Vandervoort joined the Grand Army of the Republic, the Union veterans’ organization, in 1866 and helped reorganize the GAR’s Department of Nebraska. He eventually became commander-in-chief in 1882, the first enlisted man to do so. His one-year term was among the most successful in the GAR’s history. Membership rose to a record ninety thousand, and the auxiliary Woman’s Relief Corps was organized.



After Vandervoort lost his railway mail position, he became assistant general manager of the Cuban Land and Steamship Company of New York. With the installation of a U.S. military government in Cuba in 1899, ship lines, such as the one that employed Vandervoort, transported prospective emigrants and investors to Cuba for a new life and new opportunities, especially in citrus farming.



Vandervoort planned much of the La Gloria colonization venture in the Cuban Land and Steamship Company’s Omaha office. The settlement was founded in 1900 or 1901 (the exact date is unknown) on the north coast of the Cuban province of Camaguey on unimproved, heavily timbered land that was two days’ travel by boat from the nearest town.
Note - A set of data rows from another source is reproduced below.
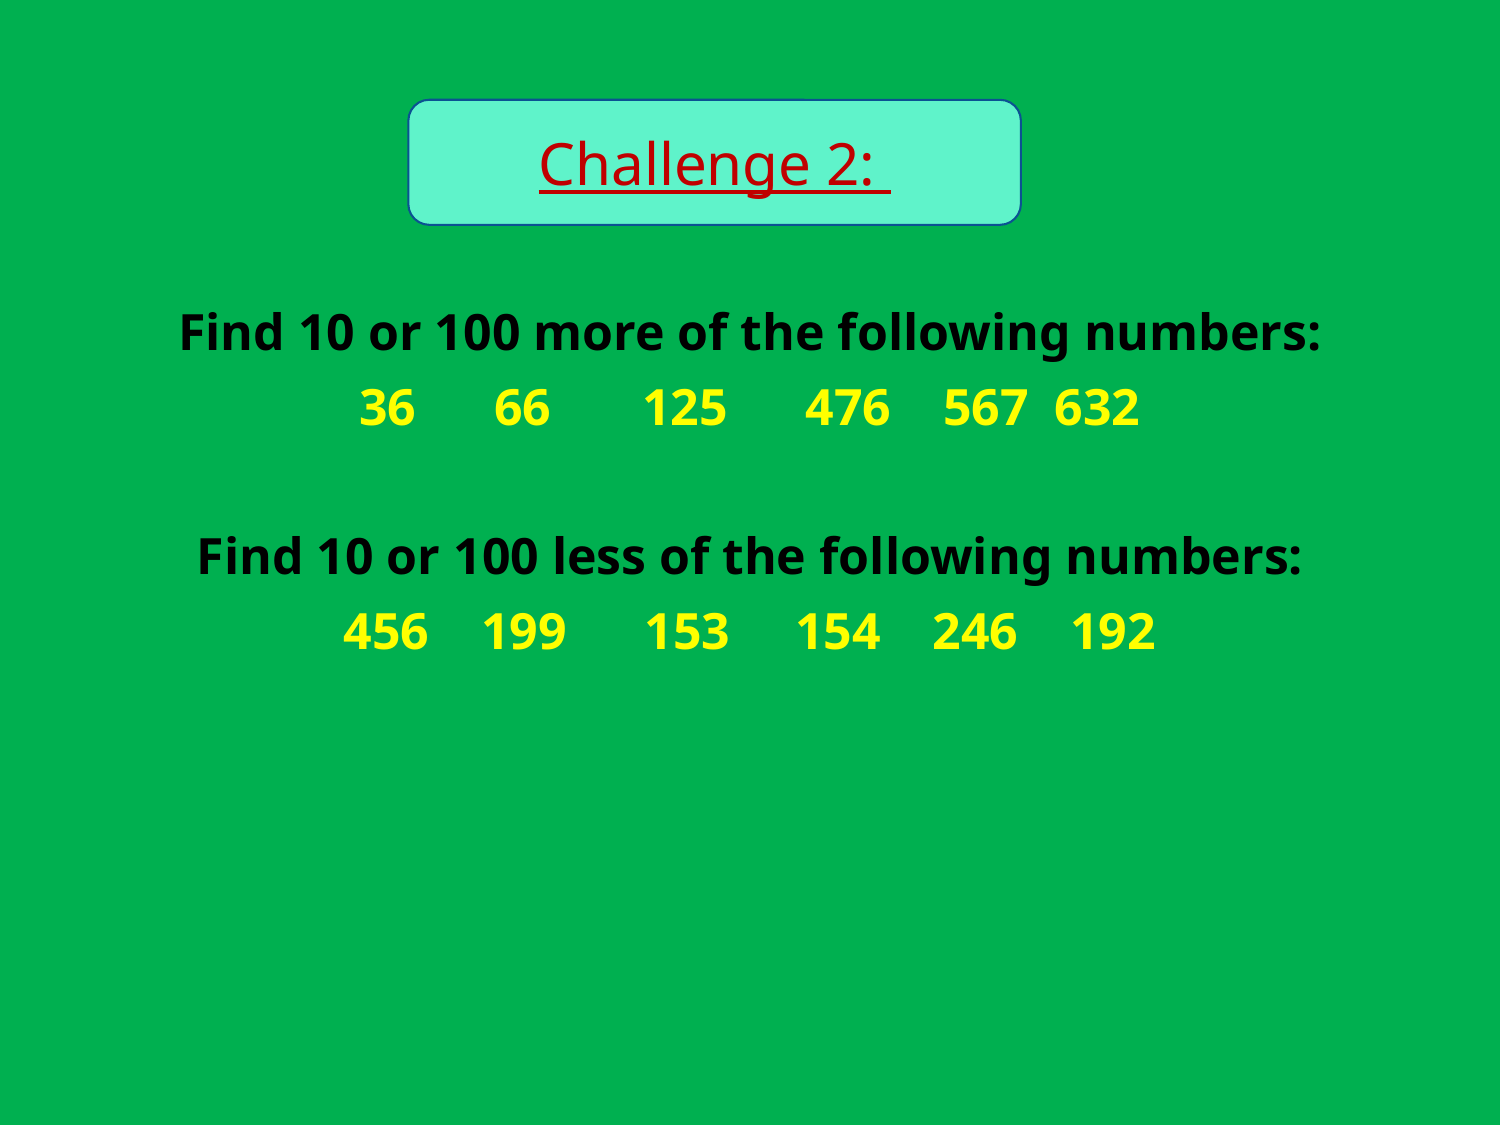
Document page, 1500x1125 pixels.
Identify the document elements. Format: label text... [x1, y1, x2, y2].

text_box Challenge 2: [407, 98, 1022, 226]
list Find 10 or 100 more of the following numbers: 36 66 125 476 567 632 Find 10 or 100 less of the following numbers: 456 199 153 154 246 192 [103, 299, 1397, 1014]
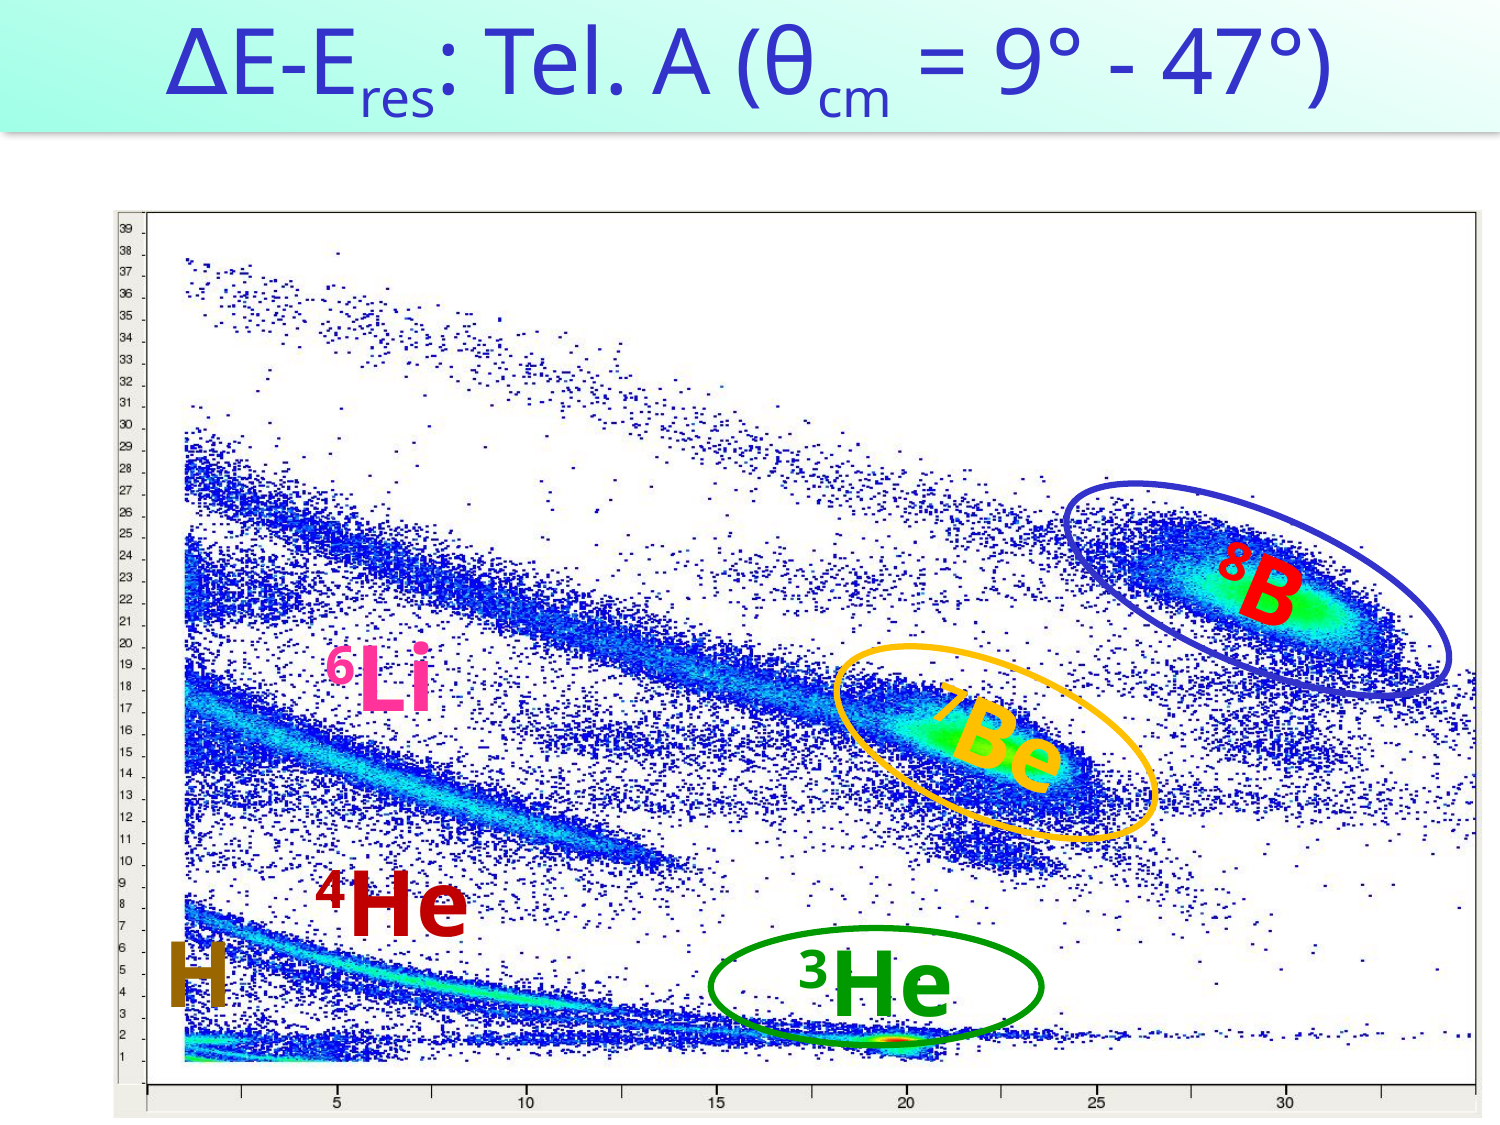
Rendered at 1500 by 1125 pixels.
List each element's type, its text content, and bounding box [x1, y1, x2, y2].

picture [112, 210, 1483, 1118]
title ∆E-Eres: Tel. A (θcm = 9° - 47°) [0, 0, 1500, 132]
It was intended by Vandervoort to be a new home for Union veterans looking for a fresh start.



Land had to be cleared, houses built, and gardens and orange groves planted. Vandervoort did not live to see La Gloria grow. He died in Cuba on July 9, 1902, and is buried in Omaha’s Forest Lawn Cemetery.



By 1920 La Gloria had a community church and town hall, an orange growers’ association, and a population of seven hundred. One former resident in 1944 recalled that as many as one thousand people had once lived there. However, a combination of natural disasters, political upheaval, and a shift in focus for agricultural production (away from citrus crops and towards sugar) marked the decline of American colonies in Cuba, and by the mid-1950s La Gloria had disappeared.